Шеф лихорадочно роется в кармана!. Достает трубочку нитроглицерина.
- Выйди, - говорит мне Олег, заместитель редактора.
Я мотаю головой.
- Я прошу тебя, выйди.
Редактор дрожащей рукой извлекает таблетку. Выхожу.
Стою в коридоре уверенный: сейчас ребята скажут ему все, что думают, и тоже окажутся здесь. Но проходит минута, пять, десять - никого. Бреду к себе. Через полчаса звонит Олег и просит зайти.
У него набито народу.
- Безумству храбрых поем мы славу, - встречает меня Олег.
- Громко вы все ее пели в редакторском кабинете...
- Ты требуешь от нас массового героизма. А это явление нечастое.

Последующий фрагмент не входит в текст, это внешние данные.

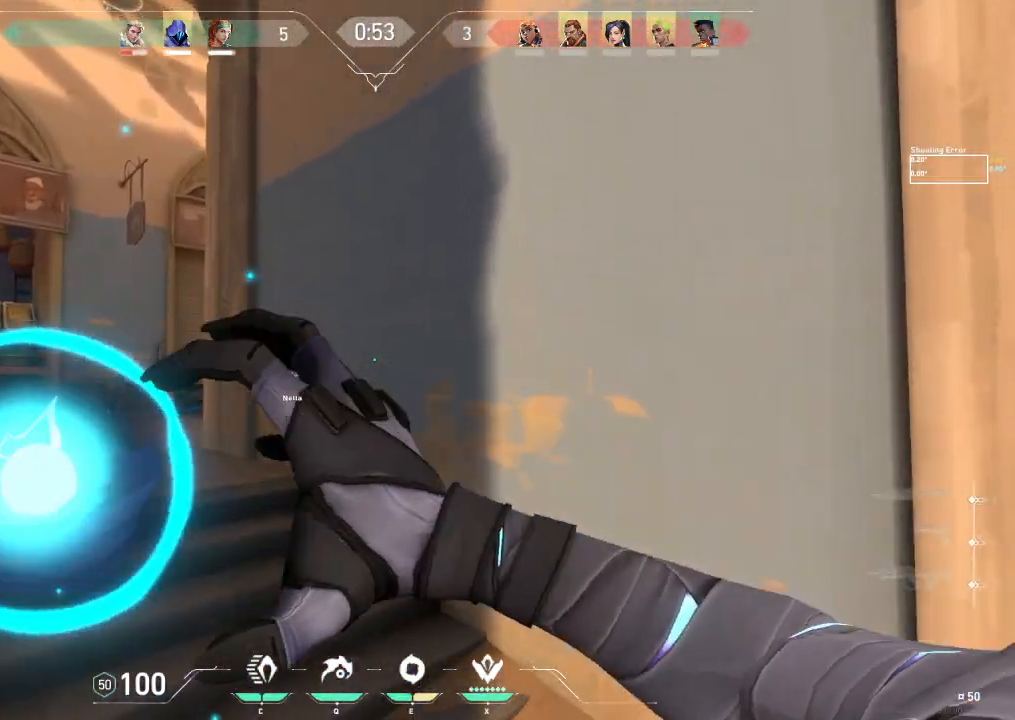
{"keys": ["w"], "events": []}
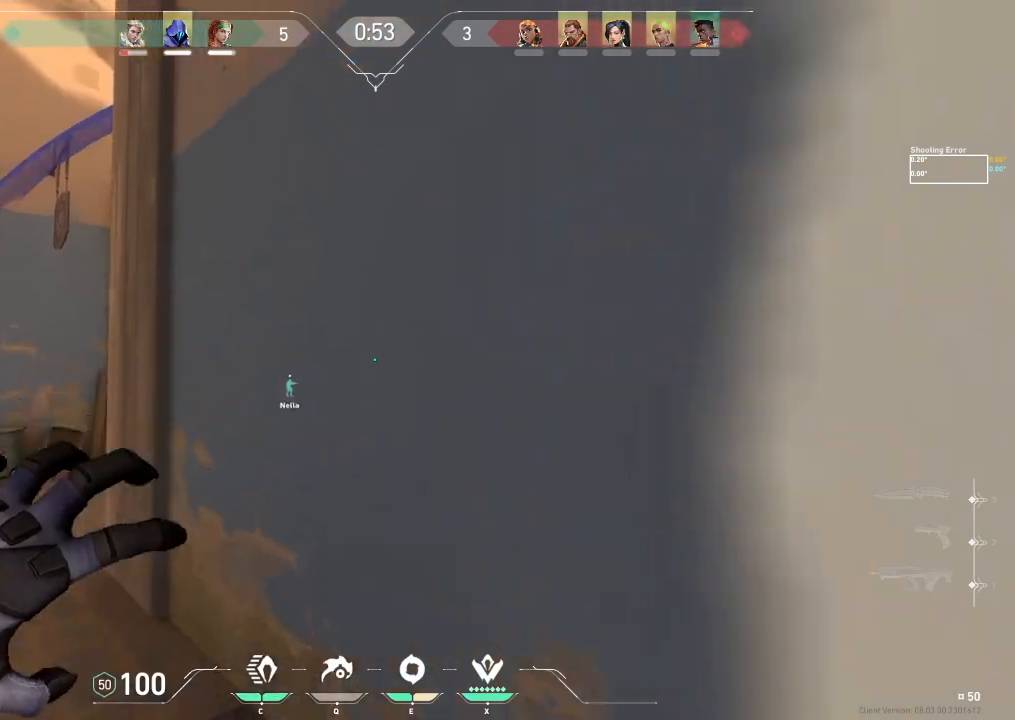
{"keys": ["a", "shift", "w"], "events": [[17, "a", "down"], [50, "shift", "down"], [217, "w", "up"], [417, "w", "down"]]}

- Ага, он, как тот крысолов, - добавляет Шурик. - Дудит в свою дуду и зовет нас топиться, а мы, помня, что редактор одной ногой на пенсии, топиться не хотим.
- Резонно. Каждый умирает в одиночку.
Я хочу уйти.
- За кого ты нас принимаешь?! - останавливает меня Амиран. - Если что, мы тебя в обиду не дадим. Тебе интересно, что сказал редактор, когда ты вышел?
- Что?
- Он оказал, что вы оба погорячились. Ты согласен, что ты погорячился?
- Да, я погорячился...
Шурик прыскает. И смеемся все. Цунами смеха. Обида заползает куда-то вглубь. В самом деле, чего я хотел от них? Чтобы хором объявили забастовку? Чтобы коллективную жалобу в обком накатали?
А у меня - уходя, я забыл запереть дверь - сидит Сын героя (про себя я почему-то наименовал его именно так). Сидит, закинув ногу на ногу, и читает очерк о своем отце.
- Вам никогда не говорили, что нельзя брать бумаги с чужого стола? Мне хочется обидеть его, унизить.
Но он и не думает обижаться. Такие люди, когда надо, умеют не обижаться - этакие необижающиеся ваньки-встаньки. Он подскакивает, ровняет листы в аккуратную стопочку.
- Они лежали, и я думал... Знаете, у меня сын растет, десятиклассник. Мечтает быть похожим на деда. Нельзя ли его тоже упомянуть, в смысле продолжатель традиций? Ему в будущем году в институт поступать, способный такой мальчик... Лишняя подпорка...
Раздражение как-то сразу уходит. Ощущение такое, будто присутствуешь на вскрытии (однажды побывал, когда писал о патологоанатоме), - и муторно, и любопытно.
- И вы будете показывать газету приемной комиссии?
- Мало ли... - он делает неопределенный жест и тут же спохватывается: - Я принес вам протокол вчерашнего собрания и выступление управляющего.
- А разве он был на собрании?
- Не был, а выступление есть.
Входит Шурик. В руках у него здоровенный кусок яблочного пирога.
- Шурик, - говорю я, - тебе не нужен чешский унитаз? Нежно-голубые тона.
Сын героя напрягся. Ни дать ни взять, спринтер перед стометровкой.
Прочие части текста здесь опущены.